Knives have been with us for thousands of years. They have been useful for hunting, camping, and crafting, as well as for defense and offense. It is hard to imagine human beings living entirely without cutting tools. Over the years of their use and development, different types of materials have been used to create useful sheathes for knives.
A sheath is necessary to own and keep a knife safely when not in use. Traditionally, knife sheaths have been made from leather, wood, or fabric. Today, there are a number of materials in addition to wood and leather such as Kydex and ABS plastic.
The best knife sheath materials can be determined by the availability of materials, the desired size and weight, aesthetics, method of carrying, user expectations, and environmental considerations. We will explore the different materials, various use cases, and try to help you determine which knife sheath material is best for you.
How to Choose the Best Knife Sheath Material for You
Just as the best knife is usually the one you have, the best knife sheath in most cases will be the one that comes with your knife. Of course, if your knife did not come with a sheath, if you have made your own knife, or if your sheath has been damaged, you’ll need a replacement.
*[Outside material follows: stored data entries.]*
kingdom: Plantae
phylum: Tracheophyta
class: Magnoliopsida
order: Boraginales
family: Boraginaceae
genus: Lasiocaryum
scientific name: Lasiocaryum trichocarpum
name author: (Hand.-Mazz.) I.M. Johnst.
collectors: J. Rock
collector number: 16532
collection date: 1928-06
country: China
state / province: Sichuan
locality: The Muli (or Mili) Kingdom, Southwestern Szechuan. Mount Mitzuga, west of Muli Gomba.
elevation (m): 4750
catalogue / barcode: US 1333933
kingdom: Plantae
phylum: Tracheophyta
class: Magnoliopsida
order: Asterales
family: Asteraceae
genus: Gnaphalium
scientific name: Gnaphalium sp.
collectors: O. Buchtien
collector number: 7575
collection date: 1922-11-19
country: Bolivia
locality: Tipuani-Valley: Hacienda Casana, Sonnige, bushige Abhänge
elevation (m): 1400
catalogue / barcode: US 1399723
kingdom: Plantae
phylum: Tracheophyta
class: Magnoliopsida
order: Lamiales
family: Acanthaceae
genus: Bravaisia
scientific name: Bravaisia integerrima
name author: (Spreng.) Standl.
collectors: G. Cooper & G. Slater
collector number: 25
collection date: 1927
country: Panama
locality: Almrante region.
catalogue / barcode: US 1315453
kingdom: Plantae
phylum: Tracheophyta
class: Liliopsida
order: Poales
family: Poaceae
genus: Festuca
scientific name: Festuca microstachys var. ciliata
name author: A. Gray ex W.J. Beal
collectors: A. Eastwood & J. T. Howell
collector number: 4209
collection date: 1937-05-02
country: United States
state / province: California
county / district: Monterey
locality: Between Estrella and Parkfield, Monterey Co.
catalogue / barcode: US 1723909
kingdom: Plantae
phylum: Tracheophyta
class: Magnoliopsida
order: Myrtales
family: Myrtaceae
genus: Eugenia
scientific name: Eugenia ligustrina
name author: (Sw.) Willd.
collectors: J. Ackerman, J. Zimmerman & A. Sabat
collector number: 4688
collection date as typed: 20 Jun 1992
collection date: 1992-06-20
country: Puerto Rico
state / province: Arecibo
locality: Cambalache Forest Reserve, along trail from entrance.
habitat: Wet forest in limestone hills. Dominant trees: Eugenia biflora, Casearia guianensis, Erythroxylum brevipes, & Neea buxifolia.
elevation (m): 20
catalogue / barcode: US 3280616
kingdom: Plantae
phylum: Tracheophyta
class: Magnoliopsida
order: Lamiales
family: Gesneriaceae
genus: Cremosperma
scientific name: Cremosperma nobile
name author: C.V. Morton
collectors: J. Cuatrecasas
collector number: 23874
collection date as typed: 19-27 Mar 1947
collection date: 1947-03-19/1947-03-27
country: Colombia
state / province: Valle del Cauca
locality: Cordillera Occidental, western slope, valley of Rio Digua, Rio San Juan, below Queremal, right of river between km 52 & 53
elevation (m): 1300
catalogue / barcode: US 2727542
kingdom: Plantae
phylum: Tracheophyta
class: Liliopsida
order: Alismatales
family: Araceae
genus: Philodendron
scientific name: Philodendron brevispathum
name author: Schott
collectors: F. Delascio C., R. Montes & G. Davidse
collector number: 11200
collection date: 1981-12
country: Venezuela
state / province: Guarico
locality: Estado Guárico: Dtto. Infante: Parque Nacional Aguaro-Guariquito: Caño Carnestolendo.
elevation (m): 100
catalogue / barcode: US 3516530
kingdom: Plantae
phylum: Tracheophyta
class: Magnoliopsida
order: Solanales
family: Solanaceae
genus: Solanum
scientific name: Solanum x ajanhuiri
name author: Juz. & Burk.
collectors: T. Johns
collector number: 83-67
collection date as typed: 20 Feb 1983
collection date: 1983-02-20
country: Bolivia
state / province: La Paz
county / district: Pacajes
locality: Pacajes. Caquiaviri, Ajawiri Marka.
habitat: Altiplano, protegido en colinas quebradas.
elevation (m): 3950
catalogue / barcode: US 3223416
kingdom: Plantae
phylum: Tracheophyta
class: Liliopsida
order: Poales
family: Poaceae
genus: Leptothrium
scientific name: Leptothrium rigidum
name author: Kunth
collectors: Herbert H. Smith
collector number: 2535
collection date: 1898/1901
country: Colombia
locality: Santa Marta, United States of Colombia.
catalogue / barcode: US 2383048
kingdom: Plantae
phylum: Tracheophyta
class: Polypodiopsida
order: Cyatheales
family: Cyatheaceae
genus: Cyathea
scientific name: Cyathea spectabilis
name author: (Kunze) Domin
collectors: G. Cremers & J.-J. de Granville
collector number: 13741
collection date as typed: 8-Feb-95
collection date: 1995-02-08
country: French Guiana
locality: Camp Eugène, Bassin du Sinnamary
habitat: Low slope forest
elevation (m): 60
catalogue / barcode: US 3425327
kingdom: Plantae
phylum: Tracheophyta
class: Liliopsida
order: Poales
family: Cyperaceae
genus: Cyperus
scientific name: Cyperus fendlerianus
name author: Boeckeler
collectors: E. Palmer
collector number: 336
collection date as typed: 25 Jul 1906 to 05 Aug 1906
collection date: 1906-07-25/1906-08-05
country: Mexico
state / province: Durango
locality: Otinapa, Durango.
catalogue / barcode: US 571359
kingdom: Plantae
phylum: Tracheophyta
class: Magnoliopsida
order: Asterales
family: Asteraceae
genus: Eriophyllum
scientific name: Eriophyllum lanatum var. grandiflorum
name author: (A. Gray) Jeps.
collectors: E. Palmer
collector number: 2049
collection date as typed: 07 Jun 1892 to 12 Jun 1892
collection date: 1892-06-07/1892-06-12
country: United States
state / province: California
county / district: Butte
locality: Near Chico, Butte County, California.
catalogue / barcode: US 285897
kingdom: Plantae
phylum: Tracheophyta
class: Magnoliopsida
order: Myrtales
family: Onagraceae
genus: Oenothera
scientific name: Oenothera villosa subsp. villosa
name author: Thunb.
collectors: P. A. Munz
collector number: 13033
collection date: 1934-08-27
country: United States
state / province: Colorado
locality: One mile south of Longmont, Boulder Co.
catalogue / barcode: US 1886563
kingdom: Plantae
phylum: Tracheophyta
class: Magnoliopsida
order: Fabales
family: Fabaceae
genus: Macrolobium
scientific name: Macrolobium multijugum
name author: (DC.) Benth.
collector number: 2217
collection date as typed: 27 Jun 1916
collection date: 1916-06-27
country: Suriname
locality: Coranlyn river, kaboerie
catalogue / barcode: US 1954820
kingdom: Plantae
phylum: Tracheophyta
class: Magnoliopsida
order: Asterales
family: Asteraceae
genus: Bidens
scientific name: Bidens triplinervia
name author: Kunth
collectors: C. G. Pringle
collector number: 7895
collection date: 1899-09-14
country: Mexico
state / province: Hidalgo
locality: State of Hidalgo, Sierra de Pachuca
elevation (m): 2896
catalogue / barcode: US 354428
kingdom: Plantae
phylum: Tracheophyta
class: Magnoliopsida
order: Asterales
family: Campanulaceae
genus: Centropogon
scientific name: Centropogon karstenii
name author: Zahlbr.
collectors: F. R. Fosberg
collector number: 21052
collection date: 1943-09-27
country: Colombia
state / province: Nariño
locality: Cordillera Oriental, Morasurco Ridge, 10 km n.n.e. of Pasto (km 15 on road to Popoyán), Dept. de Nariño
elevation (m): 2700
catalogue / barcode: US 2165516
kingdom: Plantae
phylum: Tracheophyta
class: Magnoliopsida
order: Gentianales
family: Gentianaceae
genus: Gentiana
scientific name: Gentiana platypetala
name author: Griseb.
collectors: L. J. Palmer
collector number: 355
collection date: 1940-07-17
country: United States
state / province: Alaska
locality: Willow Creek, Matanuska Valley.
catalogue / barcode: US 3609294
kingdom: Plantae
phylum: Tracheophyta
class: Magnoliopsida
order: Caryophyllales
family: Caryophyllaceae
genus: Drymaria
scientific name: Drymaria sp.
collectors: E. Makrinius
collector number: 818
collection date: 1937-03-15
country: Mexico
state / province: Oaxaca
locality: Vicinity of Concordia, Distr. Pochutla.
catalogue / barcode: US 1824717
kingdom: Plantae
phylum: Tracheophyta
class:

Carrying a knife of any length without a sheath is inadvisable. Answering a few simple questions will help us determine the best material for your knife.
The 5 Most Common & Useful Knife Sheath Materials
While there are probably as many types of materials that could be used to make a sheath as there are stars in the sky, just five common materials are used today. They are:
Durable, functional, and attractive leather may be the oldest sheath material used on earth. It can be made to be thick and rigid or soft and pliant. Often layered and stitched at the edges, it can be made to accommodate any blade thickness. Leather can offer excellent protection from the weather, especially when combined with oil and natural sealants which can help your knife endure harsh conditions.
Leather is often the most expensive sheath material. But when it is well made, it can last a lifetime, and it is one of the best materials for aesthetic purposes by far. We would recommend this plain leather sheath if you prefer leather covering your blade.
A popular material for modern, survival, and tactical knives, Kydex is extremely durable. It can be made very thin for easy storage and it can easily accommodate multiple features such as clips, lanyards, and more. It is also ideal for both excellent retention and ease of draw.
This high-impact material is made from thermoplastic resin. It is possibly the most durable sheath material available. It is as versatile as Kydex, but more difficult to work with, in a DIY kit. ABS usually comes from a factory with complex designs, logos, and advanced features.
The material of choice for traditional Japanese-style blades with fine edges and curved spines. Wood scabbards can be as ornate and beautiful as the maker intends them to be. Anyone can learn to make a wooden scabbard, but the best wooden scabbards are true works of art.
Often used on budget and surplus machetes, Cordura is inexpensive and offers the least resistance to wear. It is usually preferred for use on items that will see hard use in rough conditions or that will be stored in a garage. Cordura is generally not expected to hold up well, but the low cost makes it well worth short-lived use.
How quickly do you want to be able to draw your knife?
Whether at home, in the wild, or on the street, there is always a chance you may need to use your knife to defend yourself or another. If you anticipate this situation and want to use your knife for defense, then you should be able to access it quickly. A sheath for this purpose should be light and thin and will often feature clips or other methods of attaching the knife to your belt.
It can be hard to conceal when kept so close to hand. For that reason, you might want your sheath to look good. If however, you will keep your knife in a bag or pack, it should be securely stowed so that it does not become a hazard.
Leather has always been a popular choice for all types of knives and it looks good. Kydex and ABS are both common for fighting knives and utility knives. These plastics create slim profiles and can be made to suit almost any use case. Cordura is inexpensive, relatively flimsy, and can be a good choice for its low price.
How do you wish to carry your knife?
While all sheath materials can be made to affix to a belt, fit in a pocket, or elsewhere, the way you want to wear or stow it might affect your choice. Leather and wood are usually the bulkiest options. Kydex and ABS can be quite sleek, but belt clips for them also tend to be bulky.
How exposed to the elements will your knife be?
While unusual in this day and age, if your knife will be outdoors for extended periods, sealing it off from the elements will help you to keep it in good condition. If you expect to be outdoors for days or even just a few hours in wet conditions, then the plastic sheath materials may be a poor choice.
Unless you can seal it, an ABS or Kydex sheath will usually expose the blade to moisture. This can sometimes be better than trapping moisture in with your blade. But if you want to try to seal your sheath using rubber or beeswax, a wood or leather cover may be best.
What type of knife are we sheathing?
The shape of the knife you have can also determine the best sheath material. Blades with prominent curves, such as traditional Japanese fighting knives, are best served by a high-quality, wooden sheath. Especially fine edges can be damaged by Kydex and ABS.
Leather may be damaged by blades with aggressive grind angles. Serrated edges may also need special consideration when choosing a sheathing material.